Wednesday, January 6, 2016

Sped kids in general ed.

I'm a resource room teacher.

I take pride in what I do. I am good at delivering specially designed instruction and I like providing a safe and friendly learning environment for my students.

More and more the idea of co-teaching has come up.

According to one of my professors, there is a lot of research to support kids not doing pull out instruction. The research says that kids pick up on the skills they need faster when they are immerced in it. That is why there is not such emphasis on life skills in high schools anymore as well.

That is great, but I can't help but worry about the kids I have who fall through the cracks in the general education classroom environment.

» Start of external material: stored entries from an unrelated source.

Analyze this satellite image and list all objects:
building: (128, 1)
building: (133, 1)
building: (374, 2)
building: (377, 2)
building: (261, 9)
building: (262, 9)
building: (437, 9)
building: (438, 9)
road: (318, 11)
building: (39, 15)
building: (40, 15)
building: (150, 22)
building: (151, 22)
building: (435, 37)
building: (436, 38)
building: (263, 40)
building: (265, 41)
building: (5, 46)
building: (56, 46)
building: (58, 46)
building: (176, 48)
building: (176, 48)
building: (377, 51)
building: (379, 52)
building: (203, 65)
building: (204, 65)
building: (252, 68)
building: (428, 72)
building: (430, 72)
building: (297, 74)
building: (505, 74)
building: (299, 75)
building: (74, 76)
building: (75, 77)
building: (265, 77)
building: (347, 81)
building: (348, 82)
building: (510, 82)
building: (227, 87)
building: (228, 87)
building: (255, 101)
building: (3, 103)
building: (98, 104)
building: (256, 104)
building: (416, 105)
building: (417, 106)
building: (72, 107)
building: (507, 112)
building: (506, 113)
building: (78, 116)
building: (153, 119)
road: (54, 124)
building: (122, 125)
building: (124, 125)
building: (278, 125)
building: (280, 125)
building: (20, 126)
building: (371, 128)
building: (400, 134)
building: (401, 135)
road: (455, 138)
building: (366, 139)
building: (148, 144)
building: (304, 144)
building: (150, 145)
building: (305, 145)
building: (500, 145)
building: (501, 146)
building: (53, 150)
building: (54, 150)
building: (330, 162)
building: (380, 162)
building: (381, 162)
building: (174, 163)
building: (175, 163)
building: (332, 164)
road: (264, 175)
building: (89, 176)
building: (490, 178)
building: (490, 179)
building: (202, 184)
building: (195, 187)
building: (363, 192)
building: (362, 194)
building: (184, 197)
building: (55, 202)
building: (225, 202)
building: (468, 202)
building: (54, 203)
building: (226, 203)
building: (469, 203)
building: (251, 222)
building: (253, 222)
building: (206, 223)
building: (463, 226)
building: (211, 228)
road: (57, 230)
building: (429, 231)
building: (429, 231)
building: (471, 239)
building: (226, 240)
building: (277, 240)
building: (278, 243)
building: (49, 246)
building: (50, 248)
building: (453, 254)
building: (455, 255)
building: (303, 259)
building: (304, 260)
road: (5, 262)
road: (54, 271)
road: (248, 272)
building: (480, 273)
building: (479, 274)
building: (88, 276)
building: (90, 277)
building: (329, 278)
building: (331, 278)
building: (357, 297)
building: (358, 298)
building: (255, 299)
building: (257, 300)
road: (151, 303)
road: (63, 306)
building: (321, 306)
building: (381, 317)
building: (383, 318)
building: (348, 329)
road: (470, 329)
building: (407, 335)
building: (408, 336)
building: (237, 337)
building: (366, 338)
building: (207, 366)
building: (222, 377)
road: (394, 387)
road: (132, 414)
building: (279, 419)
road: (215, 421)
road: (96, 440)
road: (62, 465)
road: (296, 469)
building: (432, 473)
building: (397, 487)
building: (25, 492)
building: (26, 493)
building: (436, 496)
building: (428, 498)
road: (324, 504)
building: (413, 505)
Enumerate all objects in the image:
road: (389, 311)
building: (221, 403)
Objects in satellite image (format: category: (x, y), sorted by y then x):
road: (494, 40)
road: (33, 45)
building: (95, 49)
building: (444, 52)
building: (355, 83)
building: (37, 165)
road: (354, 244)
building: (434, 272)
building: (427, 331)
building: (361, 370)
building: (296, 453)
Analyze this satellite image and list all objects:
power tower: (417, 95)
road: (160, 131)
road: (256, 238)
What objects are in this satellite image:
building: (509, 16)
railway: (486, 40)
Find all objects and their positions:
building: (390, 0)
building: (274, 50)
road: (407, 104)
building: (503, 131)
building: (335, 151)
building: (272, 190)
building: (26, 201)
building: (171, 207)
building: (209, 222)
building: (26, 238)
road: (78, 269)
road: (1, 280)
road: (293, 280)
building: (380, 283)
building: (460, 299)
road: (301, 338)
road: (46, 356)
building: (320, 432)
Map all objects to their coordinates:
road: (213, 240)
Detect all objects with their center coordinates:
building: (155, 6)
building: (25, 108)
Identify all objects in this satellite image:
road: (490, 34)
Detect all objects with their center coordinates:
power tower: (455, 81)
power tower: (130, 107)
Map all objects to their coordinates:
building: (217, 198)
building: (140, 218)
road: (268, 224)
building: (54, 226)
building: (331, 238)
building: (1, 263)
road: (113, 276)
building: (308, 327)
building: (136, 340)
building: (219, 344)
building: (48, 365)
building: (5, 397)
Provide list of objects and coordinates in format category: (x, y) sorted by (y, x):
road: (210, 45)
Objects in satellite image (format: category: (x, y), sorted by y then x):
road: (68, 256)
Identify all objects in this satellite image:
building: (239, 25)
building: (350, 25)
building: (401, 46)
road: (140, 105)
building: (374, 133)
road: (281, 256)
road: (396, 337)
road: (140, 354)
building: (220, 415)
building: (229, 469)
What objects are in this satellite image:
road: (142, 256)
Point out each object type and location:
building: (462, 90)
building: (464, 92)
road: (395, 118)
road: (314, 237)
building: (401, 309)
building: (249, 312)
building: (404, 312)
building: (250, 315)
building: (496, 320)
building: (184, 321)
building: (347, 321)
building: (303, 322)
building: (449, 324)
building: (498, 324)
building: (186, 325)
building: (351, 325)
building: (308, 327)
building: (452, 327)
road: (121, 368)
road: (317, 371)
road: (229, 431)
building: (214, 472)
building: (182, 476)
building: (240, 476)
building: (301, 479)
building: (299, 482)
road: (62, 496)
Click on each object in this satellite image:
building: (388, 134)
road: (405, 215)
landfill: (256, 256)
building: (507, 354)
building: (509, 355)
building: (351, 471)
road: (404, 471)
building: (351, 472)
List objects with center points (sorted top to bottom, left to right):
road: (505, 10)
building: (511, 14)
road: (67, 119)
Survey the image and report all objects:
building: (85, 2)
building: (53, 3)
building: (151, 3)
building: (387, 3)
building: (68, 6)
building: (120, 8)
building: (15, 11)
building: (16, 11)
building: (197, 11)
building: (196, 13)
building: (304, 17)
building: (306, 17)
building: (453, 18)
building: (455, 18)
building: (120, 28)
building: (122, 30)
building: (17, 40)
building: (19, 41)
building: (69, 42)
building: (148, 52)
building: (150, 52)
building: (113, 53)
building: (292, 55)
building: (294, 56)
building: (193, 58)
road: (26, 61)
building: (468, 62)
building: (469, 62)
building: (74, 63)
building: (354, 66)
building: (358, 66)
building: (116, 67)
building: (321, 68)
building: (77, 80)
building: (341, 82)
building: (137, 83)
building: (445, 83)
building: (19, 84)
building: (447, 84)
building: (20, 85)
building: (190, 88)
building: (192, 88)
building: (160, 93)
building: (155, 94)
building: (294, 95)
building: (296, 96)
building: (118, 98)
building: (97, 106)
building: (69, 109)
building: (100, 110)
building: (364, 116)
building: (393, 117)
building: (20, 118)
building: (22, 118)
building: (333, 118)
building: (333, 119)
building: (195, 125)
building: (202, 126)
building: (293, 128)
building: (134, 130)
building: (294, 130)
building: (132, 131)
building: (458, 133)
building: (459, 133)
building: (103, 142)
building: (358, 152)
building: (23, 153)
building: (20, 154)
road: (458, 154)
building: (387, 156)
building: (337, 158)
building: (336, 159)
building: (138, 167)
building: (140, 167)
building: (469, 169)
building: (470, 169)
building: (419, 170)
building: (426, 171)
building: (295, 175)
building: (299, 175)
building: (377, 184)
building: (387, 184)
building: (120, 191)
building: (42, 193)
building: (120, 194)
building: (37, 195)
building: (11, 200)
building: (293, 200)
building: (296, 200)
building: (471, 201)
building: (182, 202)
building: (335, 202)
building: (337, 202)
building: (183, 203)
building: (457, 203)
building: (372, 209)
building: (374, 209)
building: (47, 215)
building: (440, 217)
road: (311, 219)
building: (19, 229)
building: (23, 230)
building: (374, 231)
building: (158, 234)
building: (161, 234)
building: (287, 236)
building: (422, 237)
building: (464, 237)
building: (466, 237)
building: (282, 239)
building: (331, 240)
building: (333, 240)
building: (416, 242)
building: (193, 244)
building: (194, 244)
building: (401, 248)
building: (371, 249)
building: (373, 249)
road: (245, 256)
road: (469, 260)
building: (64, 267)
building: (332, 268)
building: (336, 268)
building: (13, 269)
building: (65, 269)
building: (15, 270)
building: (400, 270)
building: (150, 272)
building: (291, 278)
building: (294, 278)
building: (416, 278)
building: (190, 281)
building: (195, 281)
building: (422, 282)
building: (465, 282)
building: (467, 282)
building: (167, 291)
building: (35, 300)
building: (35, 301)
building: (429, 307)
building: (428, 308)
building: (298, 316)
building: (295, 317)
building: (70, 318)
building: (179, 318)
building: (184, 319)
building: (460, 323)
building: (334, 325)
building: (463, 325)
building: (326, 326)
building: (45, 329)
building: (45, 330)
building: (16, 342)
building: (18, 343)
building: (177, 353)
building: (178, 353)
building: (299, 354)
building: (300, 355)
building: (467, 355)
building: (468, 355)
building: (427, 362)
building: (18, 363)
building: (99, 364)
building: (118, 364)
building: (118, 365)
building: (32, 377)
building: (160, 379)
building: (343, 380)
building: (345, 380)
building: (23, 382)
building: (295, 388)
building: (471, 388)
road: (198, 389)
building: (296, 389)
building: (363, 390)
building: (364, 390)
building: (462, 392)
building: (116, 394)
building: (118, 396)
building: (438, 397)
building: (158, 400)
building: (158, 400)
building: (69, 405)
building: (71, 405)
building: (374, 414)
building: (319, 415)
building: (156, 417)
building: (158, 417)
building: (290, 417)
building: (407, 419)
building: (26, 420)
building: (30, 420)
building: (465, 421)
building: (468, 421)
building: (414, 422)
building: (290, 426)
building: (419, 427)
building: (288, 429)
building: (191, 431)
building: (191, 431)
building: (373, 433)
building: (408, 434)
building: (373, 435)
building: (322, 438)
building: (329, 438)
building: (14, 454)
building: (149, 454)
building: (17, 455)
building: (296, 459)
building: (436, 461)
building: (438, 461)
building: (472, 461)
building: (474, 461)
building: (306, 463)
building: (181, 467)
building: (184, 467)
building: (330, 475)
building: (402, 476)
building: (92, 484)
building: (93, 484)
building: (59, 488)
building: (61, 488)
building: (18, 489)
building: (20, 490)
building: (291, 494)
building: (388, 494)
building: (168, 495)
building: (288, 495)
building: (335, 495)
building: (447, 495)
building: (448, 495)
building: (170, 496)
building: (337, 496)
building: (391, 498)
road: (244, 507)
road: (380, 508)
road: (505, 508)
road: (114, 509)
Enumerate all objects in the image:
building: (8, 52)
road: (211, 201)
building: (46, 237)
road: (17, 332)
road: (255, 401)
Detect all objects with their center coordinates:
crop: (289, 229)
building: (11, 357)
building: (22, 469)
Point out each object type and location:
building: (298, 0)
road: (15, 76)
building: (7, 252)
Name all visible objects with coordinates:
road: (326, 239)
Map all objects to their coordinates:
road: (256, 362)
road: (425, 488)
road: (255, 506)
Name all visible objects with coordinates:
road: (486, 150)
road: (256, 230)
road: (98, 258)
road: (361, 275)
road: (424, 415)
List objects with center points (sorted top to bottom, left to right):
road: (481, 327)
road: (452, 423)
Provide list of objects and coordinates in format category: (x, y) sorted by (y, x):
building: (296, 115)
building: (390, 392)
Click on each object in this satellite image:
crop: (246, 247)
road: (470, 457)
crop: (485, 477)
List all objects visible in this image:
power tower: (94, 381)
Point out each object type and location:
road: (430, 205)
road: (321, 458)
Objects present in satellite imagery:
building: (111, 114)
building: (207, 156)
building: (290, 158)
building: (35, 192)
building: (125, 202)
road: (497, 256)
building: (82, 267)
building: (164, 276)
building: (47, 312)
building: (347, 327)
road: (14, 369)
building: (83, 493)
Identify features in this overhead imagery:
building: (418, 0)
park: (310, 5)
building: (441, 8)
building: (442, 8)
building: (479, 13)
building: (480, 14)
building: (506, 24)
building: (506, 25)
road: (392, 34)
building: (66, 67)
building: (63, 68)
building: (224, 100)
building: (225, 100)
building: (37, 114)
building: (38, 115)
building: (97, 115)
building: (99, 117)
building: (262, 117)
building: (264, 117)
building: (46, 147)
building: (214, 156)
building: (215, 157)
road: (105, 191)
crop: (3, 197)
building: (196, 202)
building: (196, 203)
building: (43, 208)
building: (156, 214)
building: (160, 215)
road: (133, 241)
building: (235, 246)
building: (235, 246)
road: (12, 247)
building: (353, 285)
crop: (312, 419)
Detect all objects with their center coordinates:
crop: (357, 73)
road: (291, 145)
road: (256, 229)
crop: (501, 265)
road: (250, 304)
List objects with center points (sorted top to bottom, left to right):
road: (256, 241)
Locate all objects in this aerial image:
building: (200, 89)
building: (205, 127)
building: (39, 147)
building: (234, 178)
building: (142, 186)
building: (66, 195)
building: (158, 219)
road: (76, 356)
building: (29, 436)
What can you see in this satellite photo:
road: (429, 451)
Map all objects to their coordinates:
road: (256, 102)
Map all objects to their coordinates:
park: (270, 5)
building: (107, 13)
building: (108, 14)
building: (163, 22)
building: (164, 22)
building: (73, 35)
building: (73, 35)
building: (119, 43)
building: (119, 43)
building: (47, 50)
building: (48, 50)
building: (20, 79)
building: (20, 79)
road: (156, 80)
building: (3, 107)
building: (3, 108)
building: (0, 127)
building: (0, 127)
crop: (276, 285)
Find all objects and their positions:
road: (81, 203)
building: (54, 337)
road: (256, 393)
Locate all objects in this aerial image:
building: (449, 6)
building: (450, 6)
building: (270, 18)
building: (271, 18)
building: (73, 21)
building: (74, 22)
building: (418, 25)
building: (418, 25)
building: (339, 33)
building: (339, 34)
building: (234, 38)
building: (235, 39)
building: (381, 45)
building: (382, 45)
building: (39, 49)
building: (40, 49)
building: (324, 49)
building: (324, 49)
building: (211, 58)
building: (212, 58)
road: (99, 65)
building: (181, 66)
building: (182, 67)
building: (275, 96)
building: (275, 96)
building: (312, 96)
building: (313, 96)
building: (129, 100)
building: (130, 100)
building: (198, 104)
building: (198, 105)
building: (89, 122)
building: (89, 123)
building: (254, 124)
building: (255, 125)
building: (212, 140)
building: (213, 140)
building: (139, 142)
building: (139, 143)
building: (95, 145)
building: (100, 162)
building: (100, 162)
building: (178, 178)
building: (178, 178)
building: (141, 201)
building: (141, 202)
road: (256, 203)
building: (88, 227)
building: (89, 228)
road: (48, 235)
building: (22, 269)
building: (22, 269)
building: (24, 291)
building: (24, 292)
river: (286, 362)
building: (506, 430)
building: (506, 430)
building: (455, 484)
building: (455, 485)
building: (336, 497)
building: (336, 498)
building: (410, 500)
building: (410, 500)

They are always the nice kids. Really, they are the kids who do nothing. They don't raise there hands for help, they don't talk to the other kids in class, they don't do more then the bare minimum of the assignment. Most of them wait for the teacher to put the answers on the board and then just copy it. When the teacher is giving whole group instruction, there minds are a million miles away.

They are not immerced in their environment. They are hiding in it.

The nice thing about pull out is: there is no where to hide when there are only 3 - 5 kids in a group. They have to talk. And they do talk. They have to work. And they do work.

I have a boy who goes through periods of doing nothing in his general education class when things are not going well at home. He just shuts down. But he comes into my room and he works consistently everyday. He is getting to the point where he is at grade level in math and getting closer to it in reading. But what will happen to his math when I don't pull him for instruction anymore? How will his skills stay up when he goes through several weeks of not doing anything at all?

It's a scary thought to me. 

At my school all the kids do core math and core reading instruction, with supplimental math and reading at different times of the day. it works. 

Sometimes in sped it feels like we break things for the sake of fixing them. We wait for a student's scores to be low before teaching them. We restructure for the sake of restructing, and when that doesn't work, we move on to something else.

I want to do my job well. I know how to deliver high quality specially designed instruction. Let me teach.